[[ DATA TO EXAMINE open ]]

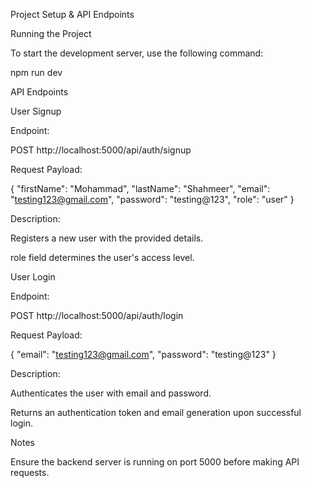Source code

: Project Setup & API Endpoints

Running the Project

To start the development server, use the following command:

npm run dev

API Endpoints

User Signup

Endpoint:

POST http://localhost:5000/api/auth/signup

Request Payload:

{
  "firstName": "Mohammad",
  "lastName": "Shahmeer",
  "email": "testing123@gmail.com",
  "password": "testing@123",
  "role": "user"
}

Description:

Registers a new user with the provided details.

role field determines the user's access level.

User Login

Endpoint:

POST http://localhost:5000/api/auth/login

Request Payload:

{
  "email": "testing123@gmail.com",
  "password": "testing@123"
}

Description:

Authenticates the user with email and password.

Returns an authentication token and email generation upon successful login.

Notes

Ensure the backend server is running on port 5000 before making API requests.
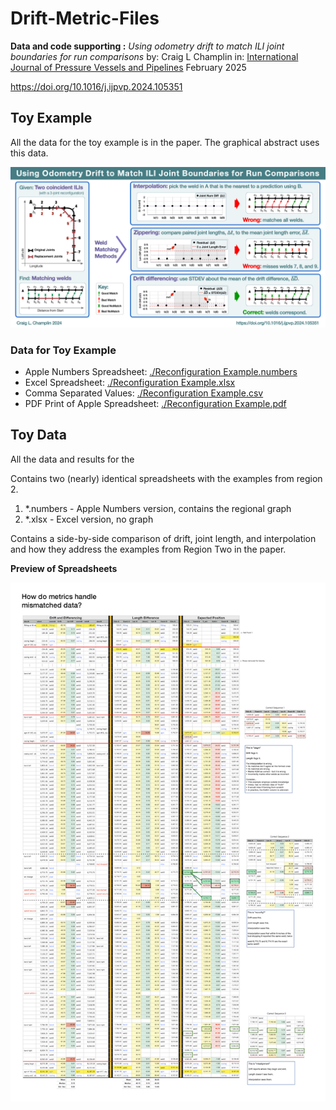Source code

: # Drift-Metric-Files
**Data and code supporting :**
*Using odometry drift to match ILI joint boundaries for run comparisons*
by: Craig L Champlin
in: <u>International Journal of Pressure Vessels and Pipelines</u>
February 2025

https://doi.org/10.1016/j.ijpvp.2024.105351



## Toy Example

All the data for the toy example is in the paper. The graphical abstract uses this data.

![Graphical Abstract](<./Graphical Abstract v6.png>)



### Data for Toy Example

- Apple Numbers Spreadsheet: [./Reconfiguration Example.numbers](<./Reconfiguration Example.numbers>)
- Excel Spreadsheet: [./Reconfiguration Example.xlsx](<./Reconfiguration Example.xlsx>)
- Comma Separated Values: [./Reconfiguration Example.csv](<./Reconfiguration Example.csv>)
- PDF Print of Apple Spreadsheet: [./Reconfiguration Example.pdf](<./Reconfiguration Example.pdf>)







## Toy Data



All the data and results for the 

Contains two (nearly) identical spreadsheets with the examples from region 2.

1. \*.numbers - Apple Numbers version, contains the regional graph
2. \*.xlsx - Excel version, no graph

Contains a side-by-side comparison of drift, joint length, and interpolation and how they address the examples from Region Two in the paper.

**Preview of Spreadsheets**

![PDF Preview](./Data-Drift-Paper-for-Publication-Exporter-04.png)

[[ DATA TO EXAMINE closed ]]

**TASK DETAILS:** How many lines in the rows above contain the word "server"? Reply with the number only.

**REPLY:** 2